EXERCISE PROMPT:
In your copy of the data, omit the pictures and keep all else exactly as given.

DATA SUPPLIED:
▽

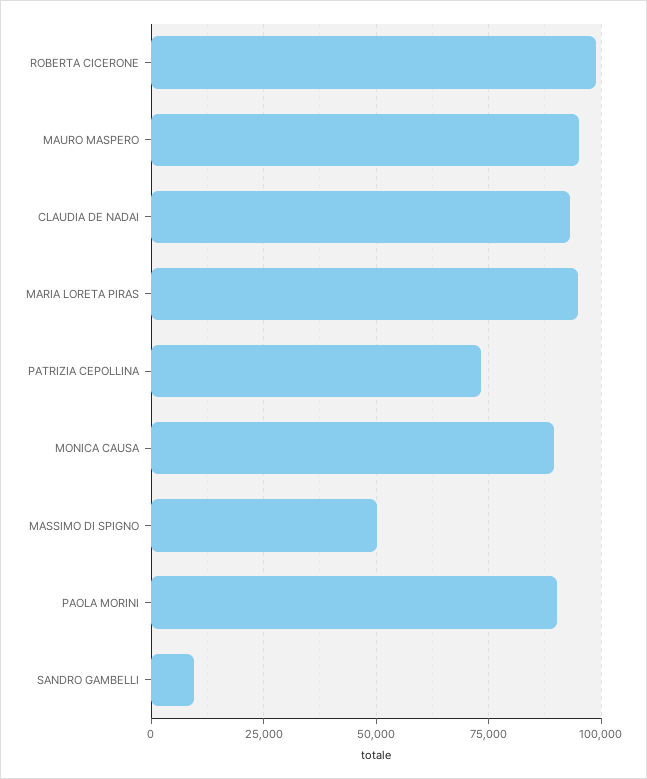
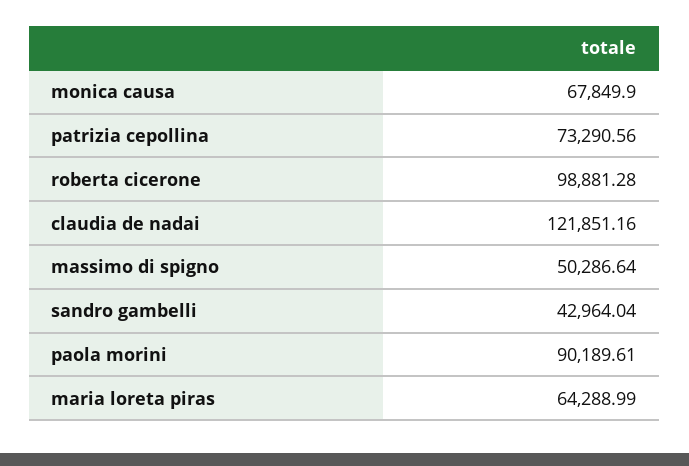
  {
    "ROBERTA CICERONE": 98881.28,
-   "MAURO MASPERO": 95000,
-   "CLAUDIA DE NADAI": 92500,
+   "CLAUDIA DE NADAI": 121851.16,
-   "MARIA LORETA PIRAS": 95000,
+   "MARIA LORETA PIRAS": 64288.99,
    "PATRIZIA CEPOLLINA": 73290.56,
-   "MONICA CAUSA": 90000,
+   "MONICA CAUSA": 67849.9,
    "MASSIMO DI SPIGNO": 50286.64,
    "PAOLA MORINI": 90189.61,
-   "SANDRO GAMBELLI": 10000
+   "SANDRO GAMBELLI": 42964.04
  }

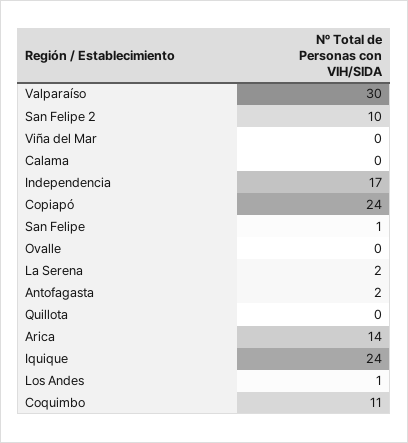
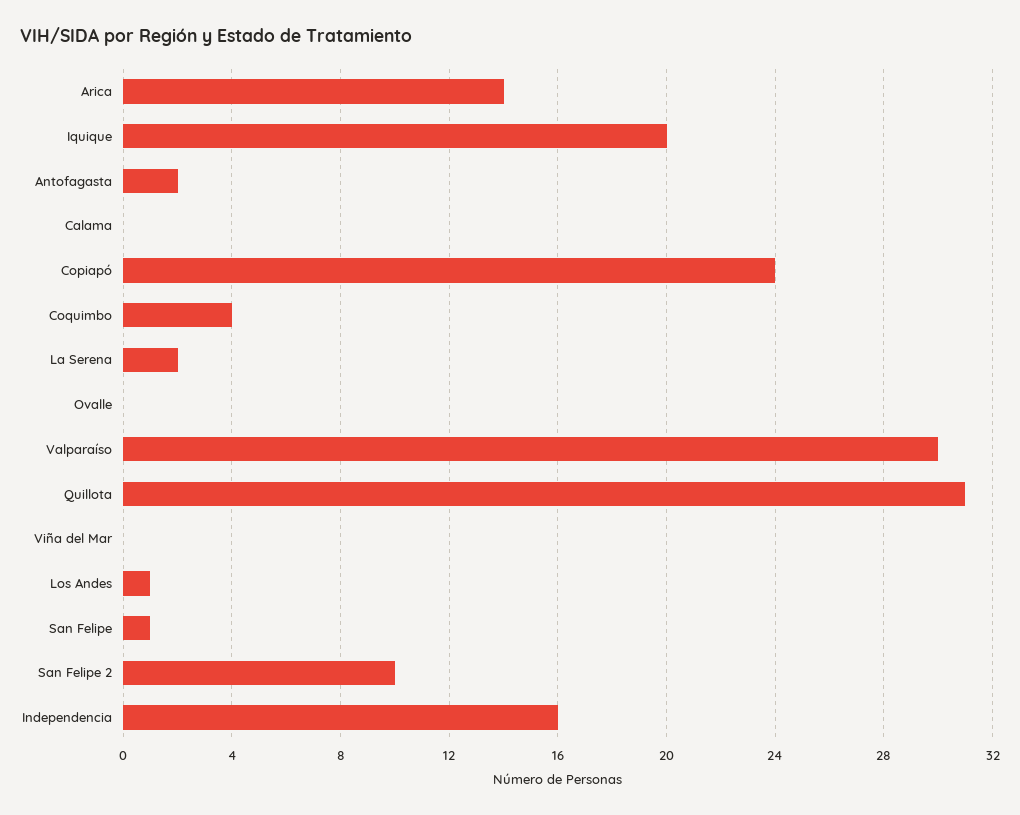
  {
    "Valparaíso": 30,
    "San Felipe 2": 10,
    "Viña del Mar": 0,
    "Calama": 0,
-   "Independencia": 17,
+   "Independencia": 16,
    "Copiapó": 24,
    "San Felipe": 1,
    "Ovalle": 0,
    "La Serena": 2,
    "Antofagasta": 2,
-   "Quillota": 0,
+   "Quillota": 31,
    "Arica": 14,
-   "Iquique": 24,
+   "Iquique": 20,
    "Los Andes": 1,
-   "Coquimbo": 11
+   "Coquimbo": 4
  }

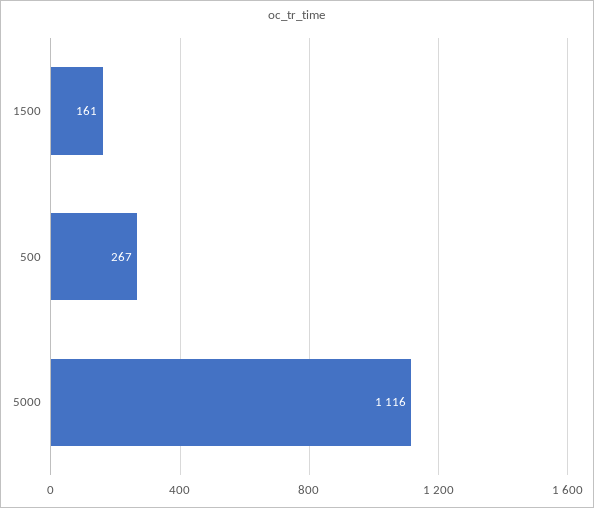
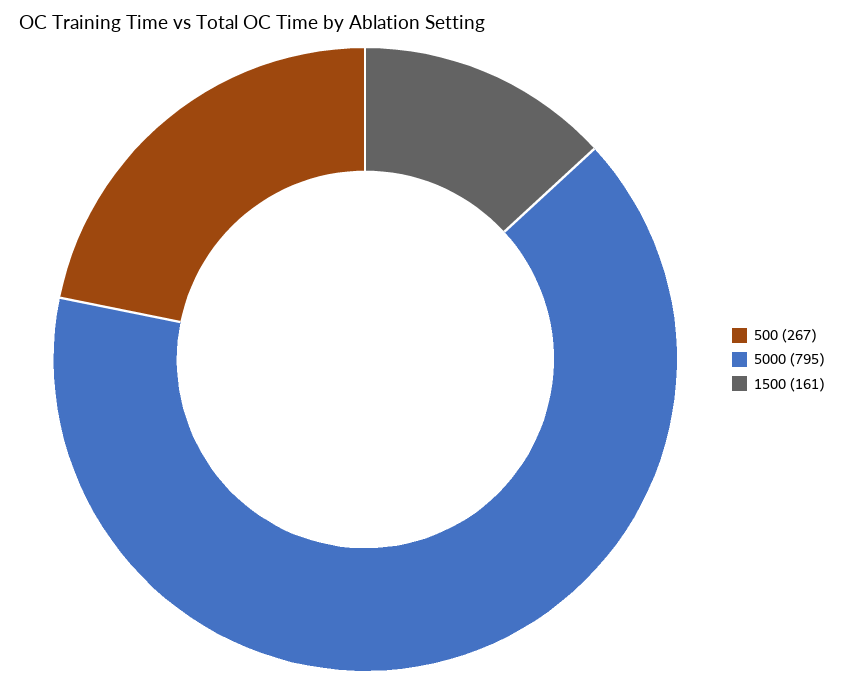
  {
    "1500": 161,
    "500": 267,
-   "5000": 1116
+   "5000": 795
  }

△

REPLY TO THE TASK:
  {
    "ROBERTA CICERONE": 98881.28,
-   "MAURO MASPERO": 95000,
-   "CLAUDIA DE NADAI": 92500,
+   "CLAUDIA DE NADAI": 121851.16,
-   "MARIA LORETA PIRAS": 95000,
+   "MARIA LORETA PIRAS": 64288.99,
    "PATRIZIA CEPOLLINA": 73290.56,
-   "MONICA CAUSA": 90000,
+   "MONICA CAUSA": 67849.9,
    "MASSIMO DI SPIGNO": 50286.64,
    "PAOLA MORINI": 90189.61,
-   "SANDRO GAMBELLI": 10000
+   "SANDRO GAMBELLI": 42964.04
  }

  {
    "Valparaíso": 30,
    "San Felipe 2": 10,
    "Viña del Mar": 0,
    "Calama": 0,
-   "Independencia": 17,
+   "Independencia": 16,
    "Copiapó": 24,
    "San Felipe": 1,
    "Ovalle": 0,
    "La Serena": 2,
    "Antofagasta": 2,
-   "Quillota": 0,
+   "Quillota": 31,
    "Arica": 14,
-   "Iquique": 24,
+   "Iquique": 20,
    "Los Andes": 1,
-   "Coquimbo": 11
+   "Coquimbo": 4
  }

  {
    "1500": 161,
    "500": 267,
-   "5000": 1116
+   "5000": 795
  }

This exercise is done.